**Отрывок для чтения:**
════

Рабы в имении — простые сельскохозяйственные рабочие. Их немного (чтобы не держать людей, не занятых большую часть года). Хозяин боится лишних трат, лишнего оборудования, всего лишнего, отягощающего—оно должно продаваться («хозяин должен быть легок на продажу, а не на покупку»).
Бережливость хозяина требовала поддерживать рабов в рабочем состоянии (паек зависел от затрачиваемого труда и был примерно равен солдатскому), находить для них занятия в непогоду и зимние вечера, а также работы, разрешенные в праздники, своевременно продавать состарившегося или хворого раба. Из культур Катон уделяет преимущественное внимание тем, которые должны были не только обеспечивать хозяина натуральным продуктом, но и приносить доход,— оливкам, винограду (хлеб в основном потреблялся на месте). В имении требовались хранилища и много тары для вина и масла, чтобы хозяин мог «спокойно выжидать дороговизны», значит, скорость оборота капитала не имела решающего значения для хозяйствования (именно в этом и в отсутствии давления мирового рынка, как показала E. М. Штаерман, состояло коренное отличие римского рабовладельческого хозяйства от капиталистического: вест-индского и американского).
Хозяин в имении не жил постоянно, а наезжал туда для инспекции и упорядочения дел. В его отсутствие всем заправлял раб-управляющий (вилик), которому помогала его жена (Катон выражается именно так, хотя правом рабский брак не признавался) — ключница (вилика). Рабская администрация не была многочисленна: кроме вилика и вилики, упоминаются надсмотрщик и сторожа (среди которых, впрочем, были и свободные). О рабынях в имении, кроме вилики, Катон специально не говорит, но это не значит, что их не было. По мнению М. Е. Сергеенко, они ведали огородом, кухней, пряли и ткали.
Катон ничего не говорит о пекулии (имущество, выделяемое рабу в пользование и вместе с рабом находящееся в собственности господина) вилика, который, однако, судя по всему, этим пекулием обладал. Пекулий служил орудием организации рабского труда и производства (облегчая, в частности, расчеты хозяина с виликом). Раб не имел собственных прав, но с разрешения и по приказанию хозяина он мог совершать сделки, «пользуясь правом господина» (как выражались римские юристы) . Вилик, без сомнения, этим правом и пользовался, и злоупотреблял.
Один из римских комедиографов писал (примерно через полвека после Катона), что быть виликом в отдаленном от Рима имении, куда редко заглядывает хозяин,— значит «не рабствовать, а барствовать».

════

**Исходные материалы:**

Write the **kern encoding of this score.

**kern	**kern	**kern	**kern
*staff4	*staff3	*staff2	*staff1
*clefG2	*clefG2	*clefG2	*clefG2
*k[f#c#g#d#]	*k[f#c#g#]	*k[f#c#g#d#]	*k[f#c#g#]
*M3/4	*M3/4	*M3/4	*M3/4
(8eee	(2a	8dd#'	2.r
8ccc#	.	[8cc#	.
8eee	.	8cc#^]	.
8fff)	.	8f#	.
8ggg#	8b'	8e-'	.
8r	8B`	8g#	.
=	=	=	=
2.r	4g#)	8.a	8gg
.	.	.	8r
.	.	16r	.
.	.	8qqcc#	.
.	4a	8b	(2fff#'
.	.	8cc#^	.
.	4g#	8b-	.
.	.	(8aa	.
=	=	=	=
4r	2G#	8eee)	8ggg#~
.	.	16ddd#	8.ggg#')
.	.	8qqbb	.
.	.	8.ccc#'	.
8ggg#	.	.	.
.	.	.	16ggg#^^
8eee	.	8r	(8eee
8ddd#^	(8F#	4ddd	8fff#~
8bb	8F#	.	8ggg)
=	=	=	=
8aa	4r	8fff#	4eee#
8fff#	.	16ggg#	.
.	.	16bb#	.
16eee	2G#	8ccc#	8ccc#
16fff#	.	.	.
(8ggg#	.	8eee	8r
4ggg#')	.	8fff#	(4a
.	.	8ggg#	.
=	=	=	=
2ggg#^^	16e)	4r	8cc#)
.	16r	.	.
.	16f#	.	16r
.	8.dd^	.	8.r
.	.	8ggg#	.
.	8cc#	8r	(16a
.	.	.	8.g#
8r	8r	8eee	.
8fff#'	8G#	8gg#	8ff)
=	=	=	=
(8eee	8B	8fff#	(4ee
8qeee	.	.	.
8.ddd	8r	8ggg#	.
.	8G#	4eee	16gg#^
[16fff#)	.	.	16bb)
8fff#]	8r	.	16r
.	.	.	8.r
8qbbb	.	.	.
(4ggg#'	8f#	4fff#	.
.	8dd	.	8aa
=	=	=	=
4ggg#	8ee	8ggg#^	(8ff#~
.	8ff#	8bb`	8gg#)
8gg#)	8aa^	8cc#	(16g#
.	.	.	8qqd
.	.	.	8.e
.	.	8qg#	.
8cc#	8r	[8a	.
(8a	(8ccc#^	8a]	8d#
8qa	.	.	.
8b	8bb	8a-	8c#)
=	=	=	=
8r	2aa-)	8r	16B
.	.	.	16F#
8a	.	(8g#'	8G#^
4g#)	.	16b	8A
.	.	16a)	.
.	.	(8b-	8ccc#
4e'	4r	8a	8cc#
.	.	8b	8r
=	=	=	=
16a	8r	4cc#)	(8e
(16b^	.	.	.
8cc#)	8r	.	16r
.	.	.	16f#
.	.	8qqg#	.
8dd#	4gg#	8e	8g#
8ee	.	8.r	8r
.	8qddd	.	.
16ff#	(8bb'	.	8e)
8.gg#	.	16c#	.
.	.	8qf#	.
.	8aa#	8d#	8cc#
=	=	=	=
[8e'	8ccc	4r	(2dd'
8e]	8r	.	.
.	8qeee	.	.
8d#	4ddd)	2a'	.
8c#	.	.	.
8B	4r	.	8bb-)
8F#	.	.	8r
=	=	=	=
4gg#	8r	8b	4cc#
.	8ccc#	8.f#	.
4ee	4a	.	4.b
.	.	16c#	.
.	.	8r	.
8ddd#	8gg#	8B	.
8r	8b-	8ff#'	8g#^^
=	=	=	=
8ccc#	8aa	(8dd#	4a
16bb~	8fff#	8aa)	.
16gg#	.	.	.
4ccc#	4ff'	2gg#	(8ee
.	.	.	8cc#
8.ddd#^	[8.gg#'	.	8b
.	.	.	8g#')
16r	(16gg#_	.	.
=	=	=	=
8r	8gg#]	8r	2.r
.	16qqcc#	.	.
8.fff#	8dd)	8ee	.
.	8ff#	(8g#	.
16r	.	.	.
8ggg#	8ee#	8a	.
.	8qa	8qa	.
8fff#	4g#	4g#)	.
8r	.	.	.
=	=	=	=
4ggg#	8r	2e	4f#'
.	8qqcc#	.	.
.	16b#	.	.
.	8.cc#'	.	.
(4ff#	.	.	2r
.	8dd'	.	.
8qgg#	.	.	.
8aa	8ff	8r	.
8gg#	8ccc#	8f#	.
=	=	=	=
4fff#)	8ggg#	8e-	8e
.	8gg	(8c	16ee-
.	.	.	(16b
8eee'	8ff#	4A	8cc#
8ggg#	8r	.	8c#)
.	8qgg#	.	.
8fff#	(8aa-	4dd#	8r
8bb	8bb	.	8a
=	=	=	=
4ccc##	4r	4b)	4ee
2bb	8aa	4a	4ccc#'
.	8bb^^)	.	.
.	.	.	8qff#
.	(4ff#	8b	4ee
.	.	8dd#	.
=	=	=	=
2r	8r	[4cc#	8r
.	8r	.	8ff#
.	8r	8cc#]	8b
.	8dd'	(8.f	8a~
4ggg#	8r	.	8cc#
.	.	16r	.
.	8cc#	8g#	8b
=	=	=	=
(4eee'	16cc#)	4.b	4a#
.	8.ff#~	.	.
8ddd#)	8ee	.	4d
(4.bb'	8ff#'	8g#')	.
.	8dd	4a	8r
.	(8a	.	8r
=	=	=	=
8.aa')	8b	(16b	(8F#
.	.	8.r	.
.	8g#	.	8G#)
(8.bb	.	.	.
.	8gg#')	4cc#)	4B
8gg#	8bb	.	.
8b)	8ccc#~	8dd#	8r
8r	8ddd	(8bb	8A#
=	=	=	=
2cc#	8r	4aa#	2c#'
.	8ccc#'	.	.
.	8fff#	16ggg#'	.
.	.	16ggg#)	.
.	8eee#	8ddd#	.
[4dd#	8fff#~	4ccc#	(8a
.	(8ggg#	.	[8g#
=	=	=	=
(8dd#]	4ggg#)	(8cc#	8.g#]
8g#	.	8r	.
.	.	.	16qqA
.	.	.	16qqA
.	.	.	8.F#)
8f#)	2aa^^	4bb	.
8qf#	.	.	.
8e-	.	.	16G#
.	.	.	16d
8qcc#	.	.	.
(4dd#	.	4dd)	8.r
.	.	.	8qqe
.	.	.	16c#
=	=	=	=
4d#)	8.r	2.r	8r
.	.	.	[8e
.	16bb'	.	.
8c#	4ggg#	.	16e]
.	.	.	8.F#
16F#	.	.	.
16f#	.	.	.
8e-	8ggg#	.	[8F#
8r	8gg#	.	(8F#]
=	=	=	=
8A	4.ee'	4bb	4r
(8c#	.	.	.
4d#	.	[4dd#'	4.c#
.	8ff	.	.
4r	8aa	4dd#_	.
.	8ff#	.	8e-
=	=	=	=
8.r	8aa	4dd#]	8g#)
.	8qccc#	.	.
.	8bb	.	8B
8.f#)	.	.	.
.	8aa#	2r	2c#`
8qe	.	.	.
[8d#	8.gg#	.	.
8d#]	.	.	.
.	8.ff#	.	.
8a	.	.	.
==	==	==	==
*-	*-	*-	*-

════

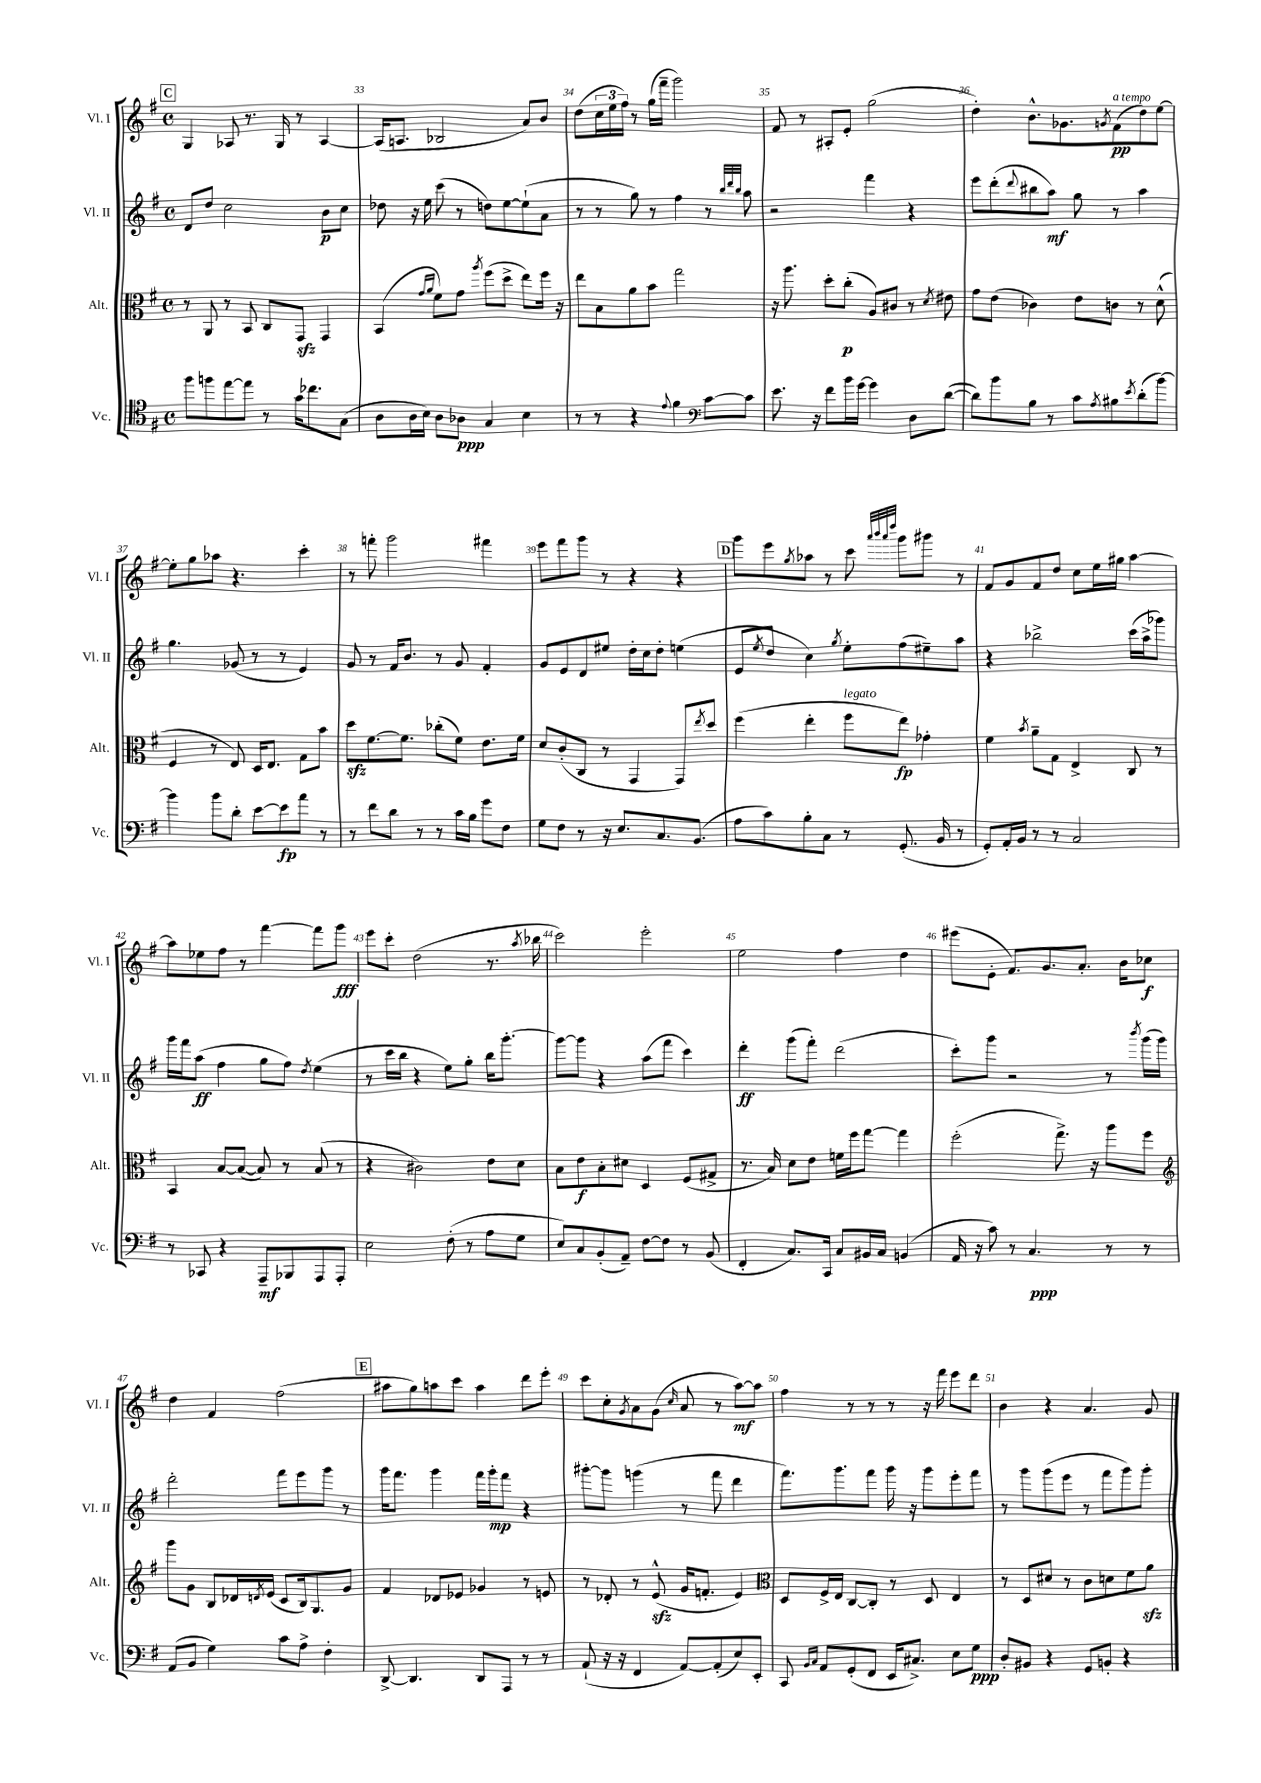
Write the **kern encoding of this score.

════

**Что нужно сделать:**
1. Чему, согласно отрывку, был примерно равен паек рабов?
2. Перепишите часть отрывка от «Бережливость хозяина требовала» до «вест-индского и американского).» включительно, заменив «винограду» на «инжиру».
3. Перечислите всех членов рабской администрации имения, которые упоминаются в отрывке.
Строки никак не связаны с отрывком.

**Полные решения:**
1. Паек рабов был примерно равен солдатскому.

2.
Бережливость хозяина требовала поддерживать рабов в рабочем состоянии (паек зависел от затрачиваемого труда и был примерно равен солдатскому), находить для них занятия в непогоду и зимние вечера, а также работы, разрешенные в праздники, своевременно продавать состарившегося или хворого раба. Из культур Катон уделяет преимущественное внимание тем, которые должны были не только обеспечивать хозяина натуральным продуктом, но и приносить доход,— оливкам, инжиру (хлеб в основном потреблялся на месте). В имении требовались хранилища и много тары для вина и масла, чтобы хозяин мог «спокойно выжидать дороговизны», значит, скорость оборота капитала не имела решающего значения для хозяйствования (именно в этом и в отсутствии давления мирового рынка, как показала E. М. Штаерман, состояло коренное отличие римского рабовладельческого хозяйства от капиталистического: вест-индского и американского).

3. Вилик (раб-управляющий), вилика (ключница), надсмотрщик, сторожа.